Freiburg: 125 Hüftoperierte müssen erneut unter das Messer
Weil sich künstliche Hüftgelenke als fehlerhaft erwiesen, müssen 125 Patienten erneut operiert werden. Die Prothese wies insofern Mängel auf, als daß sich das verarbeitete Metall abrieb. Bei einer Patientin trat eine Entzündung auf.
Die Ärzte des Loretto-Krankenhauses trifft keine Schuld an den fehlerhaften Hüftgelenken, die sie über 700 Patienten einsetzten. Die Herstellerfirma beschuldigt die Mediziner, die künstlichen Gelenke falsch eingesetzt zu haben. Das Unternehmen behauptete weiterhin, der Abrieb stamme aus dem ungenauen Montieren des Konus. Doch eine Untersuchung ergab, daß die Operationsmethode nicht die Ursache für den Metallabrieb ist.

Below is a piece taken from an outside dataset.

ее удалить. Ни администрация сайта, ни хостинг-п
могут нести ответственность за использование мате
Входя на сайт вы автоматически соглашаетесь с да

Bisher operierten die Freiburger Chirurgen rund 100 Patienten und setzten ein neues Hüftgelenk ein. Etwa 25 Menschen steht der Wechsel noch bevor. Die Kosten tragen bislang die Krankenkassen. Keiner der Patienten reichte Klage gegen die Hersteller ein.
Insgesamt veräußerte die Firma 430.000 Hüftsysteme. Die fehlerhaften künstlichen Gelenke des Typs "Durom/Metasul LDH Hüftprothesensystem" machten etwa 0,3 Prozent davon aus. Etwa 70 Prozent der beanstandeten Hüftgelenke setzten Ärzte des Freiburger Loretto-Krankenhauses ein. Die Chirurgen hielten das Hüftsystem lange Zeit für das beste.